Florent Contin-Roux

vu par

Camille Paulhan

La peinture est sobre, et l’objet...

La peinture est sobre, et l’objet qu’elle représente mystérieux, avec ses faux airs d’araignée cyborg : Le musée des musées (microprocesseur) (2007) pourrait servir de point de départ à l’œuvre de Florent Contin-Roux, lui qui aime tant piéger les images sur ses toiles. Des images de toutes sortes d’ailleurs : chipées sur Google, découvertes au sein d’archives familiales, saisies par lui à l’heure bleue, confiées par des amis… Mais son appétit pour les images n’est pas glouton et irraisonné. Au contraire, ce sont des choix précieux et précis qui sont à l’origine de son travail, et qui se dévoilent dans des peintures dont les formats révèlent le caractère intimiste.
En effet, l’écran d’ordinateur, qui est devenu bien souvent aujourd’hui le premier mode d’accès aux œuvres, trahit quelque peu celles de Florent Contin-Roux, si l’on ne prend pas garde à leurs dimensions.
Certaines ne dépassent pas le format 10x15 cm, les plus grandes excèdent rarement le mètre de long. On ne dira plus que la peinture d’histoire se doit d’être monumentale : le champignon atomique d’Hiroshima, l’incendie du Zeppelin, l’assassinat de Kennedy, le hissage du drapeau rouge sur le Reichstag sont considérés par l’artiste comme des icônes, et de ce fait traités avec minutie et dévouement. Les paillettes remplacent parfois chez lui le fond d’or, histoire de rappeler que l’époque s’éloigne du caractère rassurant d’un Eden uniforme pour aller vers le morcellement des lueurs.

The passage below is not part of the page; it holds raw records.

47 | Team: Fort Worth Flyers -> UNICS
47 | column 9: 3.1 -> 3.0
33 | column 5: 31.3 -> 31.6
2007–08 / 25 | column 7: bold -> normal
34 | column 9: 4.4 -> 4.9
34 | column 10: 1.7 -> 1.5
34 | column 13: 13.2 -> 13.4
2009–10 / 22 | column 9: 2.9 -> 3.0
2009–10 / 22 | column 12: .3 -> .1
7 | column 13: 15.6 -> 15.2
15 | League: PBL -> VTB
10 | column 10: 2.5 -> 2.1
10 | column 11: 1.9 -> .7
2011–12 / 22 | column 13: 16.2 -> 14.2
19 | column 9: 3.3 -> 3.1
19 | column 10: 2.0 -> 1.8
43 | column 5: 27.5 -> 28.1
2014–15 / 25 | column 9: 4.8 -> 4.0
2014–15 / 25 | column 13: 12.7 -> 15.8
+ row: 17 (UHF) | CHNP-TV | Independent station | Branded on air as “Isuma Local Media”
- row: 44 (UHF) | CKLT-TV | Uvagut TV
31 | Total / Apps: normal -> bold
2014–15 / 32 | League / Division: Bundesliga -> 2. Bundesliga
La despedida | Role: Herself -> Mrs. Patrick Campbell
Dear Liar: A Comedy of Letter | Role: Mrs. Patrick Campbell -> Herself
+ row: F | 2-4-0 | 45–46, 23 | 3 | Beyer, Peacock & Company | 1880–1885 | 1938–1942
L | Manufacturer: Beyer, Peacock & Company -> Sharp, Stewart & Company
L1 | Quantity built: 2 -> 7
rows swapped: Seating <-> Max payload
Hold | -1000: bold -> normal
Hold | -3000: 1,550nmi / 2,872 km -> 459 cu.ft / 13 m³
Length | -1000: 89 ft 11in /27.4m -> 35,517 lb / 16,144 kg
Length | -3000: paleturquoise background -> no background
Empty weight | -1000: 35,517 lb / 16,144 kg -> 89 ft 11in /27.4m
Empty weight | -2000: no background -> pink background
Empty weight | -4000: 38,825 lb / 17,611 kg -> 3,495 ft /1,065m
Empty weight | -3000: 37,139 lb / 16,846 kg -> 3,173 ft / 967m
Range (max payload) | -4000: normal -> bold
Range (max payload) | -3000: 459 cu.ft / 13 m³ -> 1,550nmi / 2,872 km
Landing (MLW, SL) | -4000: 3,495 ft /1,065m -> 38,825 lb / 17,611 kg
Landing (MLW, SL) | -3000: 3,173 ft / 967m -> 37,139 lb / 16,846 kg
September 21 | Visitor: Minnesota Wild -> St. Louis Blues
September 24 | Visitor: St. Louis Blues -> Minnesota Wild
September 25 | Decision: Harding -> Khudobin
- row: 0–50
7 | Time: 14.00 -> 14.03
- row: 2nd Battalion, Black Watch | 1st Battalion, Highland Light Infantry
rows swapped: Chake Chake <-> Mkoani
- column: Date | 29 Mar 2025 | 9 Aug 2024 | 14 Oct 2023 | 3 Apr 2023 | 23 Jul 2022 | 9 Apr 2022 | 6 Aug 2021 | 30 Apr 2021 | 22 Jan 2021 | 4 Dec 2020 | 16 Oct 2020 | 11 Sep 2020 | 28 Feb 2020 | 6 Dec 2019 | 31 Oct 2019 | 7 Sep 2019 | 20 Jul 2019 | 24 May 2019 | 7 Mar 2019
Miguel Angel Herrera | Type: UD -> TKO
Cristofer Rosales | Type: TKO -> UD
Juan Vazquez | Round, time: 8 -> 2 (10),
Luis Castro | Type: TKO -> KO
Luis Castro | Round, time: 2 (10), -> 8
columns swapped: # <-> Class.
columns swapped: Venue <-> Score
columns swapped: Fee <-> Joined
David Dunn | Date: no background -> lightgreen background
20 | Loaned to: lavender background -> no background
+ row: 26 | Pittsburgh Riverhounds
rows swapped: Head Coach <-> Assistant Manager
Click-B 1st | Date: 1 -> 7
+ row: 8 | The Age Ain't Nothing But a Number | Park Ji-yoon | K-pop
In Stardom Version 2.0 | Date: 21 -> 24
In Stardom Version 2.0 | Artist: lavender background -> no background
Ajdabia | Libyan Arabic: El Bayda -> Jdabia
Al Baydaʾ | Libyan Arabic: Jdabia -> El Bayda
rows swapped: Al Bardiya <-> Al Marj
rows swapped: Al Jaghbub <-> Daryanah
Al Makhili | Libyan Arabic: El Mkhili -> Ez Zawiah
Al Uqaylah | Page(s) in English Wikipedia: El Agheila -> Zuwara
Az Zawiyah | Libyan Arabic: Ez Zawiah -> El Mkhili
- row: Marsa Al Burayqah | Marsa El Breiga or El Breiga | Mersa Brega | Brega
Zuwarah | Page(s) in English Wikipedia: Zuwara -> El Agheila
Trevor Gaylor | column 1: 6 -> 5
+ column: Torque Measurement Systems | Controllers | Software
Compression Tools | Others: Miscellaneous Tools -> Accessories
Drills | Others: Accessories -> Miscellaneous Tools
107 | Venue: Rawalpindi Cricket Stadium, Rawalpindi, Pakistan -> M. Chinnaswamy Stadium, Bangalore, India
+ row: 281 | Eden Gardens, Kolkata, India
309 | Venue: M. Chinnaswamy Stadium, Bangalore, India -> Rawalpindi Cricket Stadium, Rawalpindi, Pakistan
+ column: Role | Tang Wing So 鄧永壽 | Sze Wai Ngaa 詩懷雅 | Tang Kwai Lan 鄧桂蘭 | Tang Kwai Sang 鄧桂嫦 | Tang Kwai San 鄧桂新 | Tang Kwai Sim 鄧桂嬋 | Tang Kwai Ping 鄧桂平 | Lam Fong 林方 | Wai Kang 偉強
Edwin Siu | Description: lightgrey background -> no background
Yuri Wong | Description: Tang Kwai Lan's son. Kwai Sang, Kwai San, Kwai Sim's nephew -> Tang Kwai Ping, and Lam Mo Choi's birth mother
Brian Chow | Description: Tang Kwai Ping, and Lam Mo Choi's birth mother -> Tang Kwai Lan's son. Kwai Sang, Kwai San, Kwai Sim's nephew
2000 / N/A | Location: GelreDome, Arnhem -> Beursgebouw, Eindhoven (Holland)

Florent Contin-Roux accorde d’ailleurs autant d’importance à ces représentations désormais célèbres dans l’imaginaire collectif, qu’à celles issues de son environnement familial. Lui dit que le point de départ de sa peinture est toujours le personnel, accepte la dimension conceptuelle du travail mais refuse que l’on en réfute la part émotionnelle. C’est l’histoire de l’homme qui trouve chez son grand-père des photographies qu’il pense sur le moment appartenir aux livres et à la grande histoire, et qui se rend finalement compte que cette dernière n’existe que par fragments destinés à n’être jamais totalement recomposés.
Alors, puisque toute représentation peut potentiellement se mêler à ce vaste puzzle nécessairement parcellaire, la tondeuse à gazon, la tente de camping, le jouet Playmobil prennent place dans l’imagerie de Florent Contin-Roux avec la même gravité. Récemment, l’artiste a cherché à mettre à distance la photographie, qui l’a tant accompagnée à ses débuts, et qu’il a toujours souhaité dissoudre, noyer, fumiger. Le corps, qui apparaissait comme un fantôme dans ses premières peintures – corps en observation depuis la fenêtre d’une voiture ou d’un train en marche, corps contemplant le paysage assis sur une chaise de jardin en plastique… – se fraie désormais une place. Des ombres pâles aux contours violemment brossés, parfois maculées du rose fluo cher à l’artiste, émergent sur ses toiles. Pas les visages, pas encore. Peut-être plus tard, mais pour l’instant sa peinture est trop pudique pour s’y frotter.
Lui, toutefois, se risque à la performance depuis peu ; « risque », parce que la peinture est un engagement total. La métaphore martiale, il l’assume : peindre, c’est combattre, s’épuiser, chasser. Dans L’acte de peindre (2019), il a percé d’une flèche une de ses anciennes Nocturne. Touchée au cœur des nuages bleutés, à la brunante. Même pas peur d’attaquer la mélancolie. Alors oui, pour Florent Contin-Roux, la peinture est sans doute la seule prédation qui vaille.